Quant au président Macron, il a dit « condamner fermement les attaques dont a été victime Abou Dhabi aujourd’hui [le 17/01], et apporte son soutien aux Émirats arabes unis ».

Or, la France et les Émirats arabes unis sont liés par un accord de défense signé en 2009. Et, dans son article 4, celui-ci précise que le « gouvernement de la République française s’engage à participer à la défense de la sécurité, de la souveraineté, de l’intégrité territoriale et de l’indépendance de l’État des Émirats arabes unis » et « à déployer les moyens et dispositifs définis en commun de nature à dissuader tout État qui tenterait de menacer la sécurité, la souveraineté, l’intégrité territoriale et l’indépendance de l’État des Émirats arabes unis ».

En clair, avait expliqué un rapport du Sénat publié en vue de l’approbation de cet accord, cet article 4 « prévoit une réponse graduée à tout type de menace, pouvant aller jusqu’à l’engagement de nos forces, ce qui signifie que, dans l’hypothèse […] où les Émirats arabes unis seraient soumis à une menace portant sur leurs intérêts vitaux, mettant en cause leur souveraineté nationale, la France pourrait être amenée à un engagement militaire.

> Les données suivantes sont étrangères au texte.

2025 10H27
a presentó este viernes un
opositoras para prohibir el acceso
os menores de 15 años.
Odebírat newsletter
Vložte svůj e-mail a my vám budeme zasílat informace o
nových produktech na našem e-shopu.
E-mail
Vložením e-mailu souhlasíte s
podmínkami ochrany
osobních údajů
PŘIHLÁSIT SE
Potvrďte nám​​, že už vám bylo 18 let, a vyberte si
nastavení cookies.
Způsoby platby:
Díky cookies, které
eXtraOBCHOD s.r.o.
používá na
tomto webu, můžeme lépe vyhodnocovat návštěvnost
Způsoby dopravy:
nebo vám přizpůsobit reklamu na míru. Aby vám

S’attaquer aux Émirats signifierait s’attaquer à la France ».

Et d’ajouter : « Le gouvernement fait ainsi le pari que la présence dans le golfe Persique sera dissuasive. Elle le sera d’autant plus que la Grande-Bretagne et les États-Unis sont déjà liés avec les Émirats par des accords secrets du même type et assurent une présence bien visible ».

Pour rappel, aux Émirats arabes unis, les forces françaises disposent de base aérienne 104, à al-Dhafra, d’une base navale dans le port de Mina Zayed et d’un groupement tactique interarmes [GTIA] blindé basé à Zayed Military City, à environ 65 km d’Abu Dhabi. En décembre 2021, le gouvernement émirati a passé une commande de 16 milliards d’euros auprès de la France afin de se procurer 80 avions Rafale et 12 hélicoptères Caracal.